Undoubtedly, a near-endless number of long essays and career-overviews about David Cronenberg have been written since Ellison bailed on his, but I haven't read them.  There's no use trying to figure out why, mostly because it would just reveal me to be some kind of sourpuss or something, but I can say that it has something to do with not much liking the way most people write about David Cronenberg.  That doesn't mean there's not something terrific out there, but if there is I don't know about it.  And I haven't spent any time at all looking, which sounds smug and dismissive, but in truth it's just, well, the truth.  I might rescue myself from charges of smug dismissiveness by pointing out that I have wanted to write a career overview of David Cronenberg for a very long time, certainly longer than the five months Ellison spent teasing his own, and the specific seed for that, at least the idea to do a career overview of somebody, was planted in 2006, when Dennis Cozzalio began his Robert Altman project.  I really enjoyed that series, and it was exactly the kind of thing I wanted film bloggers, among whose number I could not then count myself, to be writing.  Then later I started this blog, and would sporadically remember that I was free to write this sort of thing myself.  And so, a mere five years later, here we are.

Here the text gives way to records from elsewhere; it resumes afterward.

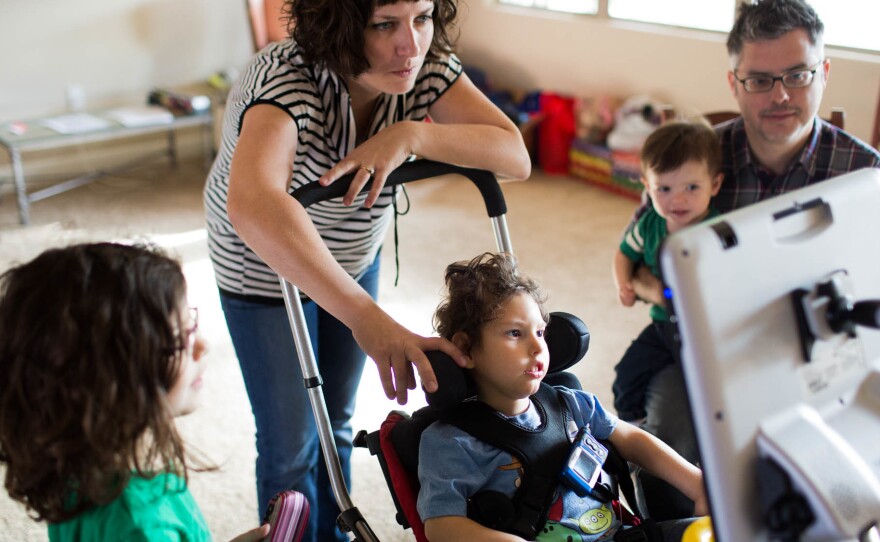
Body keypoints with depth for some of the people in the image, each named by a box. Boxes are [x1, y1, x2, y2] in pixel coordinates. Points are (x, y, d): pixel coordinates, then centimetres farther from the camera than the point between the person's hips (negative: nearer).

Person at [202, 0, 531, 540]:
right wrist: (368, 318, -64)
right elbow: (252, 205, -57)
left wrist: (413, 136, -41)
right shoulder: (287, 78, -39)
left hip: (353, 256, 5)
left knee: (338, 421, 21)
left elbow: (516, 156, -25)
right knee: (291, 444, 5)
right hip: (265, 267, -5)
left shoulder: (426, 66, -21)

This announcement -- which is what this is, I'm going to write a career-overview series on the films of David Cronenberg, by the way -- functions primarily as insurance that I will follow through.  When I hit "publish" in a few minutes, I'll be locked in.  I have available to me all the films Ellison had to dig for, and while this announcement has been postponed due to certain research materials not arriving when they should have, everything is now squared away.  Which, yes, I'll be using research material.  Sort of.  I'm going to be pulling information and quotes from two reference sources:  Cronenberg on Cronenberg, edited by Chris Rodley and originally published by Faber & Faber in 1992, and then in a revised and updated form in 1997 (I'll be using the 1997 edition); and David Cronenberg:  Interviews with Serge Grünberg, published by Plexus in 2006.  I chose these books, and these books only, because I want only Cronenberg to influence my thinking about his strange films, if anyone's going to.  It's also my plan to read the three novels Cronenberg has adapted into films that I haven't already read, the possibility of squeezing that kind of thing into the course of the series being increased by the fact that I'll be writing and posting these pieces whenever I damn well please.  Not that I expect this to take all that long, but I'm not going to rush it, either.  Each piece will take things as I think they should best be taken, which will mean some films will be written about in pairs -- certain phases of Cronenberg's career allow for this quite smoothly -- while others will stand alone.  There won't be any unifying structure here, unless there is.  I don't know.  Planning is not my strong suit.

But if I don't post this now, I could very well find an excuse not to post it tomorrow, and the day after that, and so on.  So here it goes.  The first post could go up as soon as next week.  I might have another post, which will have nothing to do with David Cronenberg, go up before that, which is the other thing about this -- this series will be on-going, but I won't be neglecting anything else I might want to write about until it's done.  I'll write about Cronenberg when I want to write about Cronenberg, and I'll write about whatever else when I want to write about whatever else.  Not that you care, but I just want to be clear about how this is going to work.